Distraktor atau fiksator eksternal dipasang dari kalkaneus ke metatarsal IV-V untuk mengembalikan panjang kolumna lateral, dan dapat dipertahankan 6–8 minggu untuk mengurangi gaya kompresi.[1,4,5,9]
Subluksasi dan Dislokasi Cuboid
Pada kasus subluksasi atau dislokasi cuboid, reduksi dapat dicapai dengan K-wire berulir yang dikombinasikan dengan fiksator eksternal, dan fiksasi dipertahankan dengan K-wire atau sekrup yang melintang ke kalkaneus dan kuneiform lateral.[9]
Perawatan Pascaoperasi
Pascaoperasi, tungkai ditempatkan dalam gips netral selama 6 minggu, tanpa weight bearing hingga stabilitas tulang dan ligamen tercapai. Setelah itu, dapat digunakan walking boot dengan peningkatan beban bertahap. K-wire atau fiksator eksternal dilepas setelah 6–8 minggu, dan full weight bearing diperbolehkan setelah 12 minggu.[6,9]
Terapi Suportif
Terapi suportif pada fraktur cuboid bertujuan mendukung penyembuhan tulang dan meminimalkan komplikasi muskuloskeletal. Tata laksana suportif diawali dengan pemberian kompres es dan obat pereda nyeri seperti paracetamol atau obat antiinflamasi nonsteroid (OAINS). Selain itu, rehabilitasi bertahap, optimalisasi status nutrisi, dan berhenti merokok sebaiknya dilakukan untuk mendukung pemulihan jaringan.[1,3,6]
Terapi Rehabilitatif
Rehabilitasi dimulai setelah fase imobilisasi awal, ketika penyembuhan tulang telah cukup untuk memungkinkan mobilisasi terbatas tanpa risiko dislokasi fragmen. Prinsip utama mencakup pengendalian edema, pemulihan rentang gerak sendi, dan penguatan otot-otot intrinsik serta ekstrinsik kaki.
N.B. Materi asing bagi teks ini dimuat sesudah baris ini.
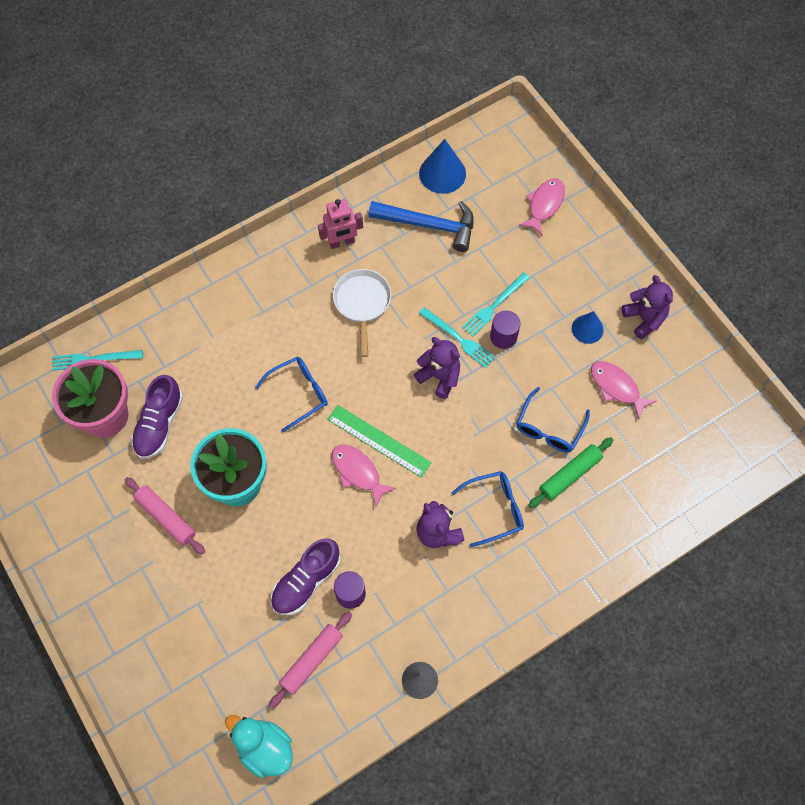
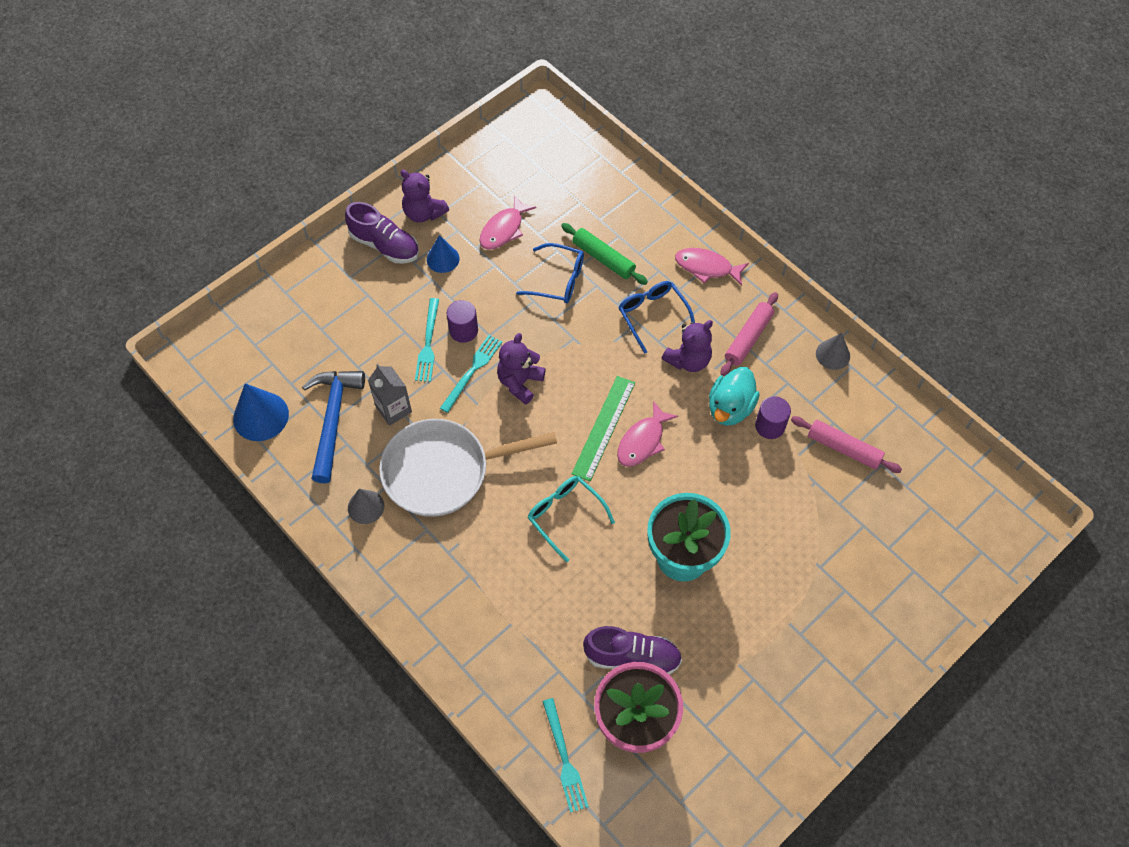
camera: 100 degrees left, 5 degrees down
pink rolling pin [125,477,205,554] -> pink rolling pin moved to [720,292,778,376]
turquoise duck [225,715,293,778] -> turquoise duck moved to [709,367,760,426]
blue glasses [255,357,328,432] -> turquoise glasses [528,476,615,562]
purple shoe [271,538,341,615] -> purple shoe moved to [345,202,419,264]
pink robot [318,199,363,249] -> grey cone [348,489,384,524]
white pan [333,269,391,357] -> white pan [379,419,557,517], size x1.58
turquoise fork [462,272,530,337] -> turquoise fork turned 60 degrees clockwise [415,298,439,382]
pink fish [519,178,565,236] -> pink fish moved to [675,248,749,286]
purple teddy bear [622,275,673,339] -> purple teddy bear turned 105 degrees counterclockwise [400,170,449,223]
none -> grey carton [368,364,412,426]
Pada fase awal (0–6 minggu), pasien dianjurkan non–weight bearing dengan imobilisasi menggunakan gips atau walker boot, disertai latihan isometrik otot tungkai bawah untuk mencegah atrofi. Setelah radiografi menunjukkan penyembuhan tulang yang memadai, beban parsial dapat dimulai secara bertahap, diikuti dengan latihan rentang gerak.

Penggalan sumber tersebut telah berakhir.